DaysofPal- Aid organizations are raising renewed alarm over Israel’s ongoing blockade of the Gaza Strip, where for more than six weeks, the entry of food and other humanitarian goods has been completely barred. The result: thousands of children suffering from malnutrition, as the population teeters on the brink of famine.
According to the United Nations, most people in Gaza are surviving on just one meal a day as food stocks continue to dwindle. “The humanitarian aid system in Gaza is facing total collapse,” warned the heads of 12 independent humanitarian organizations in a joint statement. Many of their operations have been forced to shut down in recent weeks due to the intensifying Israeli bombardment, which has made it too dangerous to deliver aid.
The U.N. humanitarian office (OCHA) reported that almost all of Gaza’s more than 2 million residents now rely on charity kitchens, many of which are barely functioning. With food distribution programs shut down due to lack of supplies, remaining aid is being funneled to these overwhelmed kitchens. The international community warns that the entire food system is on the verge of collapse.
Children Dying of Hunger
Outside Al-Aqsa Hospital in Deir el-Balah, the human impact of the food crisis is devastating. Al Jazeera interviewed Fadi Ahmed, a father mourning the death of his young son who was suffering from severe malnutrition.
The child was admitted to the hospital with “massive infections in the lungs, which led to a severe lack of oxygen in his blood,” Fadi said. “The boy’s weakness and severe malnutrition led to his inability to resist, and then to his death… after spending one week at the hospital.”
Another heart-wrenching story came from Intisar Hamdan, who held her deceased grandson in her arms outside the same hospital. She said her son had searched desperately for baby milk for three days but found none. With no access to treatment, the child died.

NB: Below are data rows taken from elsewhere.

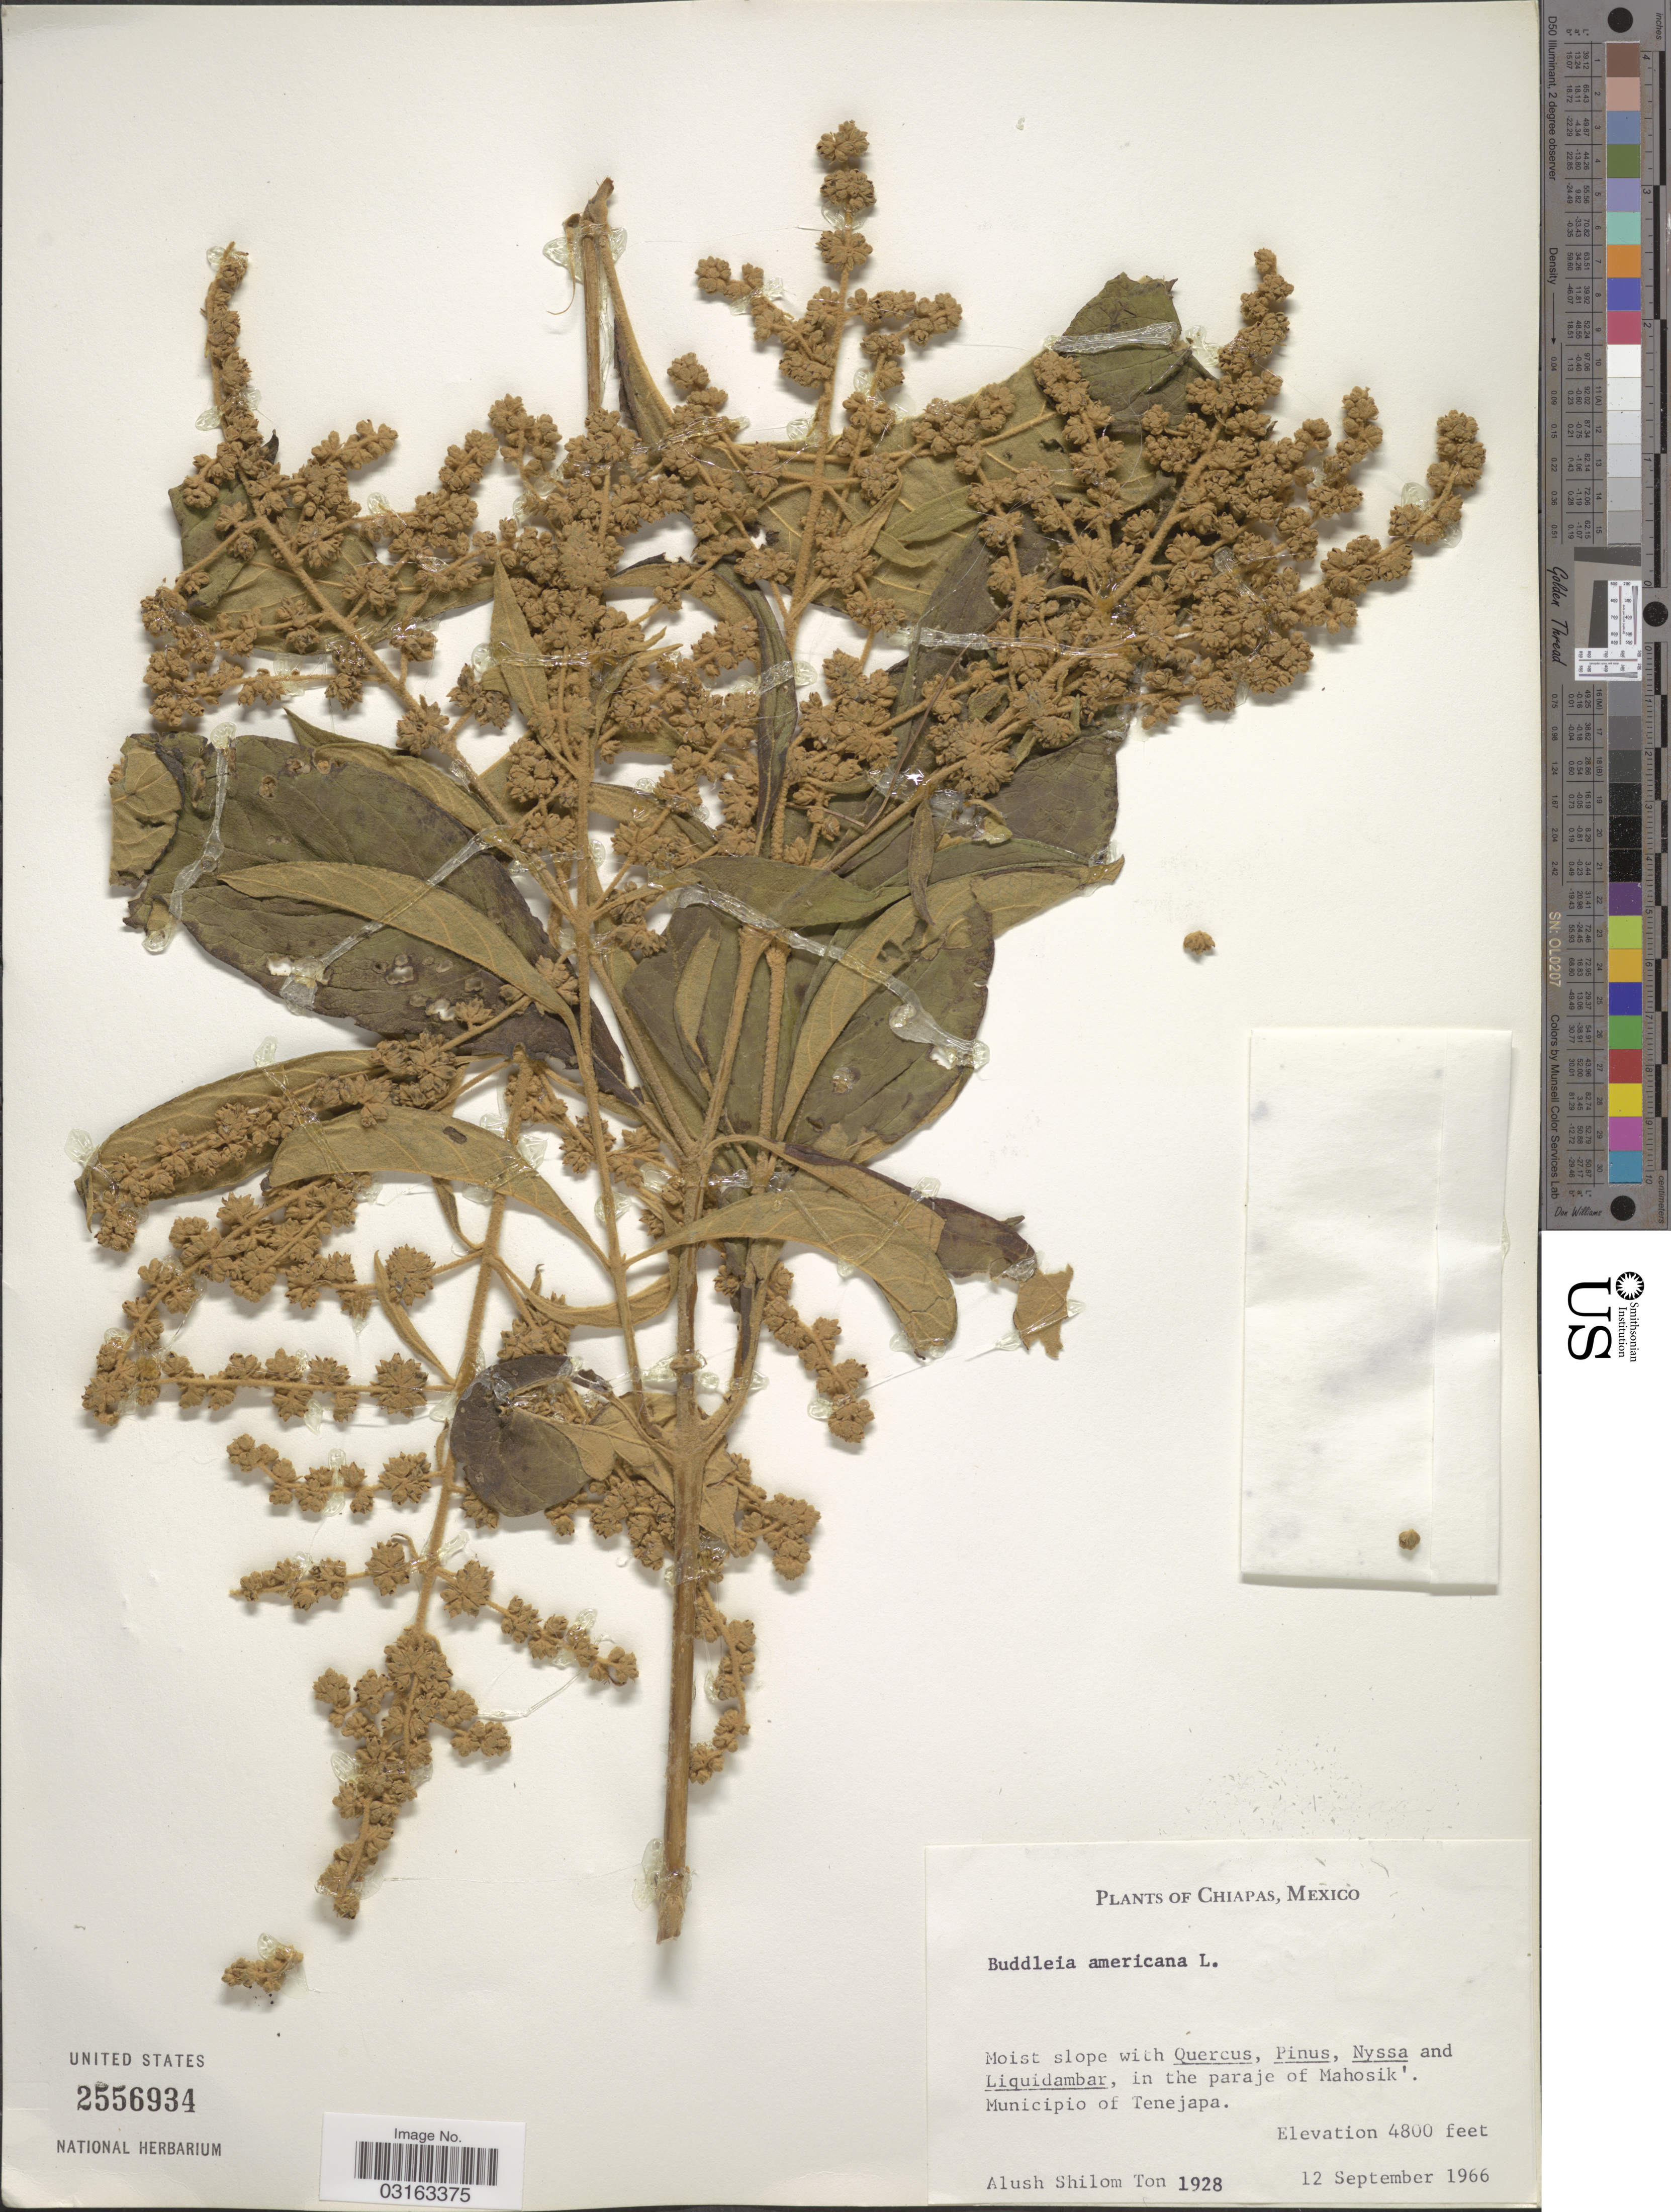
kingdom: Plantae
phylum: Tracheophyta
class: Magnoliopsida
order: Lamiales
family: Scrophulariaceae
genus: Buddleja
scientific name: Buddleja americana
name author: L.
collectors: A. Ton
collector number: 1928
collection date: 1966-09-12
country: Mexico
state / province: Chiapas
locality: In the paraje of Mahosik'. Municipio of Tenejapa.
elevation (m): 1463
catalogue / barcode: US 2556934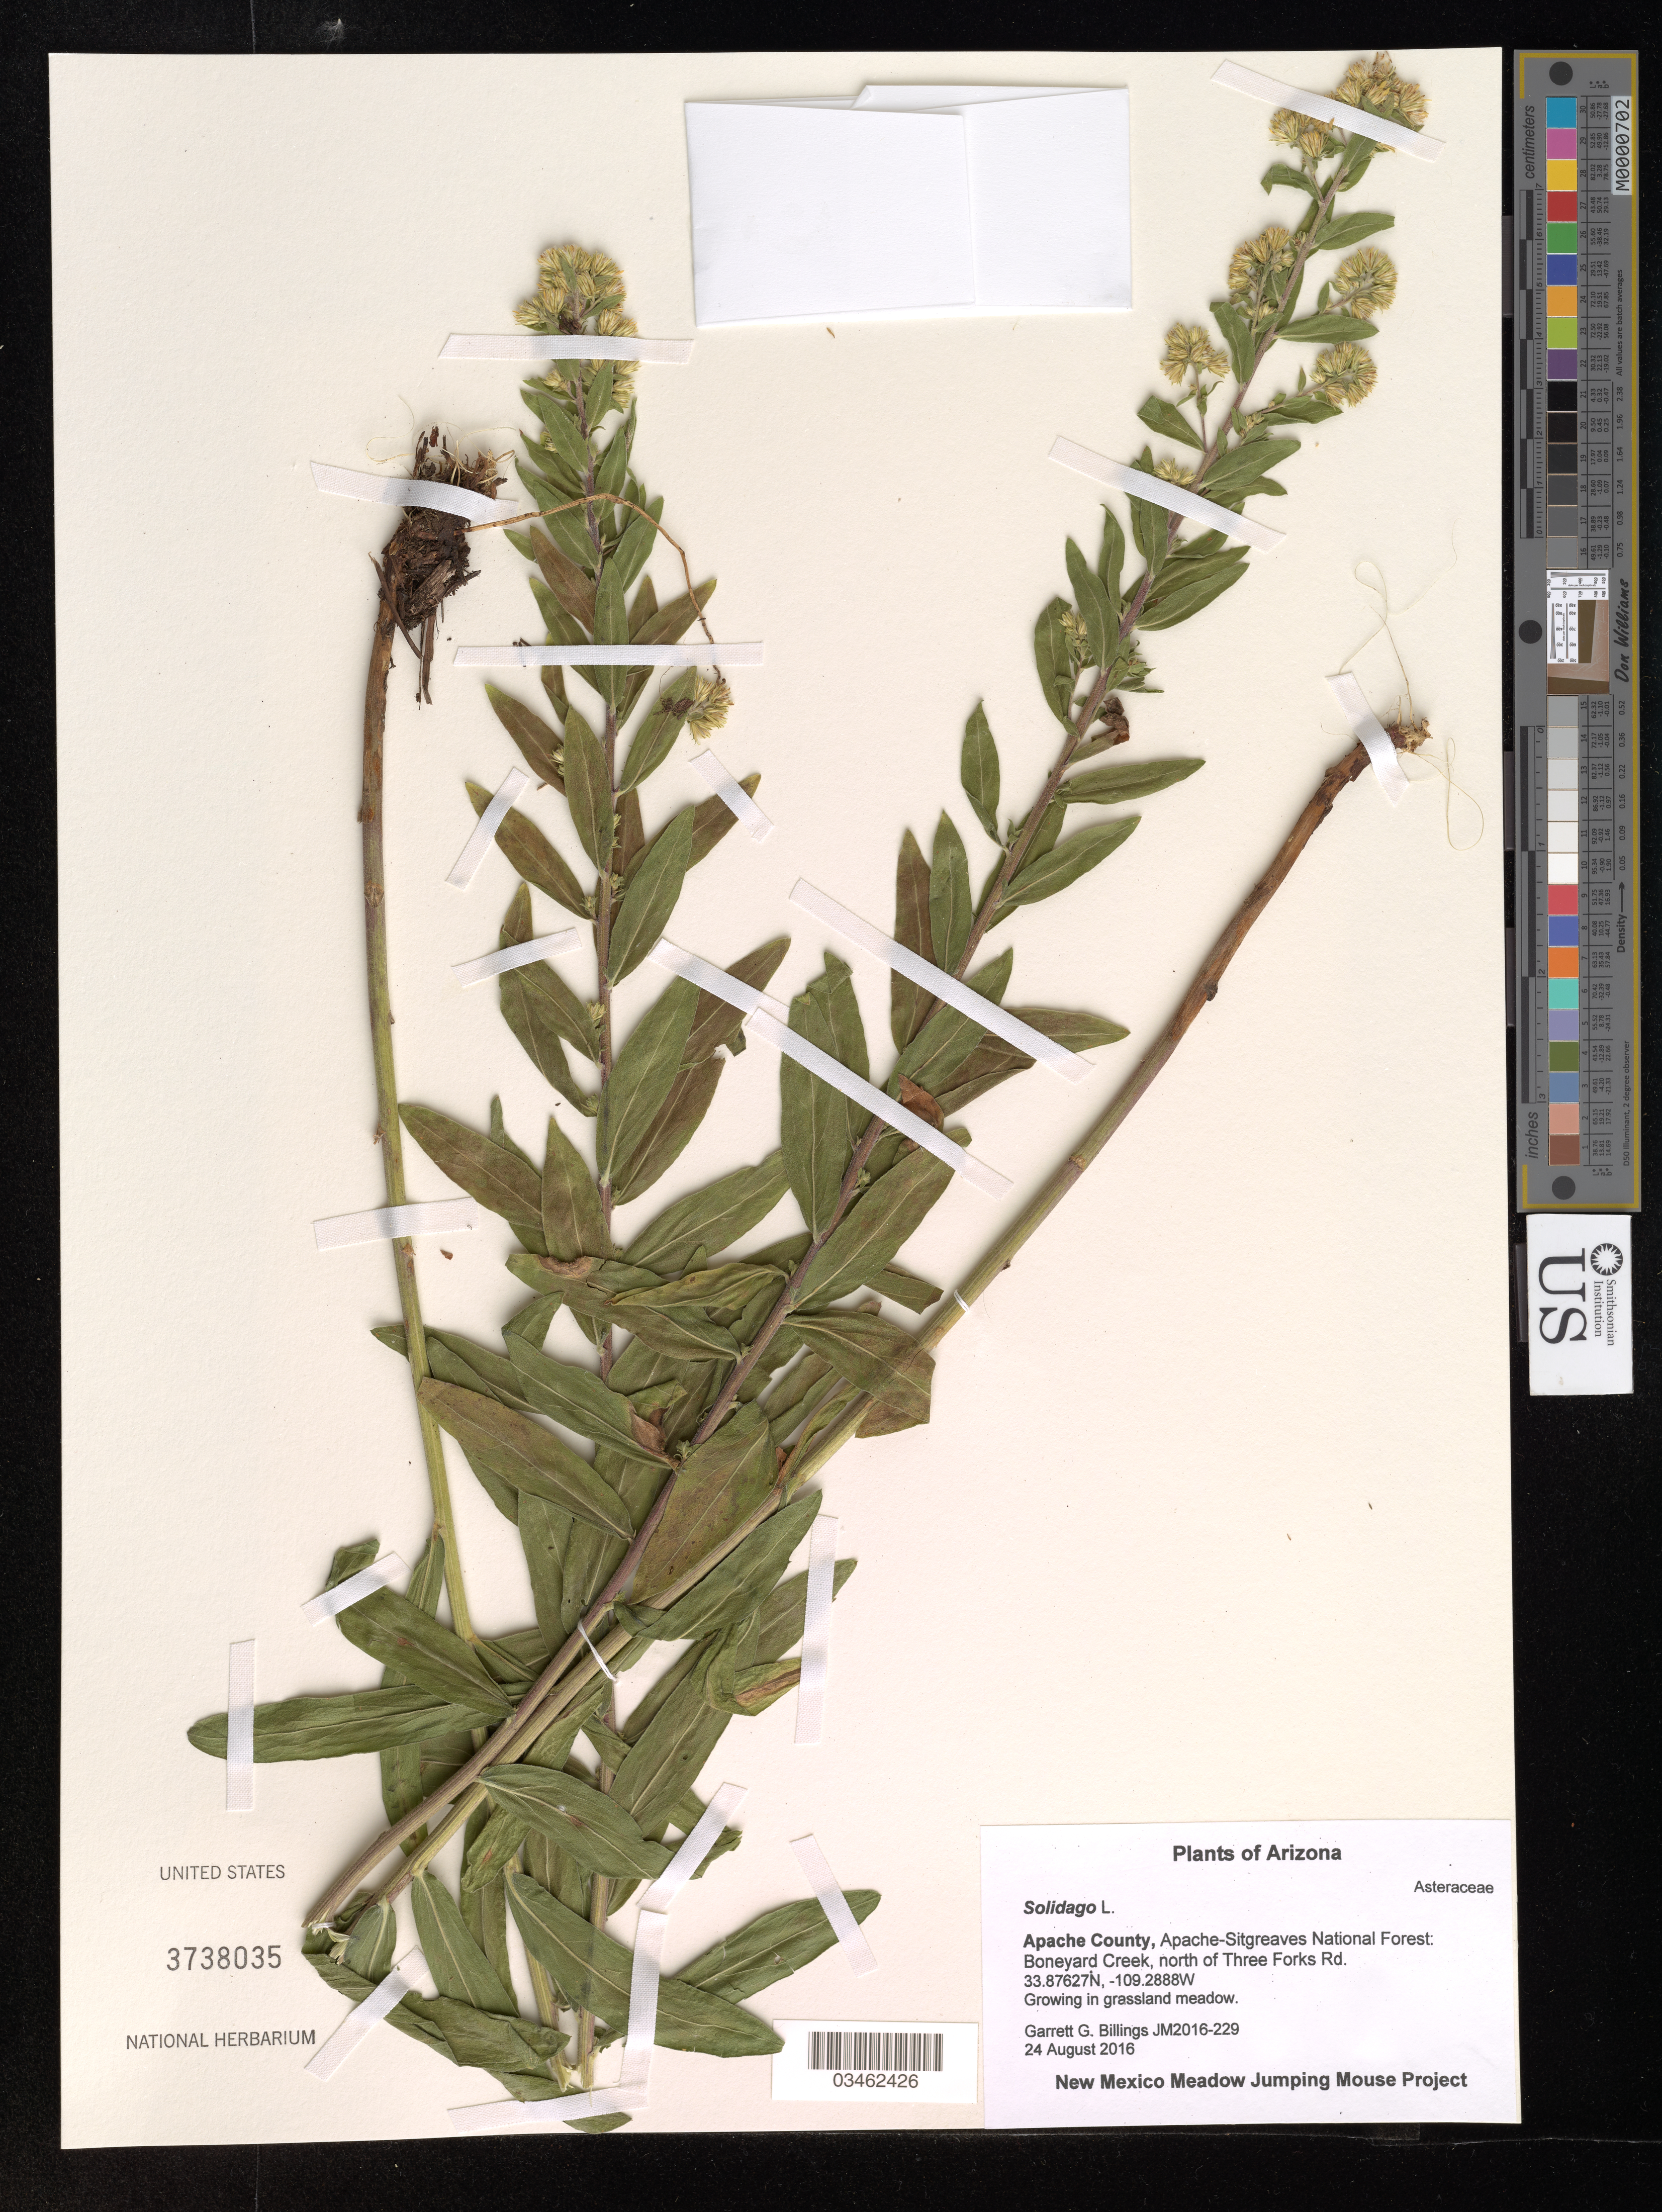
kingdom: Plantae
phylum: Tracheophyta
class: Magnoliopsida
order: Asterales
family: Asteraceae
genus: Solidago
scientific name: Solidago sp.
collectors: G. Billings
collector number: JM2016-229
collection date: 2016-08-24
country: United States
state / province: Arizona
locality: Apache County, Apache-Sitgreaves National Forest Boneyard Creek, north of Three Forks Rd.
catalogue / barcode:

Children in Gaza are not only starving, they are developing serious medical complications that can no longer be treated due to a collapse of the healthcare system and a severe shortage of medicine and equipment.
According to OCHA, March saw a sharp rise in child malnutrition cases, with more than 3,600 children newly admitted for acute malnutrition treatment, up from 2,000 in February. “The rapid deterioration of the nutrition situation is already visible,” the agency reported.
Yet, the ability to treat malnourished children is rapidly vanishing. The number of children under five receiving nutrition supplements dropped by 70% in just one month, from February to March, reaching only 22,300 children. Aid workers had aimed to reach at least 29,000.
Only around 100 of the original 173 treatment sites are still functioning, as airstrikes and ground attacks continue to damage infrastructure and put aid workers’ lives at risk.
Aid Workers: “We Are Being Forced to Watch People Die”
“Humanitarians have been forced to watch people suffer and die while carrying the impossible burden of providing relief with depleted supplies, all while facing the same life-threatening conditions themselves,” said Amande Bazerolle, emergency coordinator for Doctors Without Borders in Gaza.
“This is not a humanitarian failure; it is a political choice and a deliberate assault on a people’s ability to survive, carried out with impunity,” she said in a powerful statement.
Since resuming the war on March 18, Israel has largely ceased coordination with humanitarian groups. The military agency responsible for such coordination, COGAT, acknowledged that the system in place before the ceasefire had been stopped, leaving aid workers without any safety assurances.
As malnourished children continue to die and humanitarian systems collapse, aid groups stress that this is not simply a byproduct of war — it is a consequence of policy.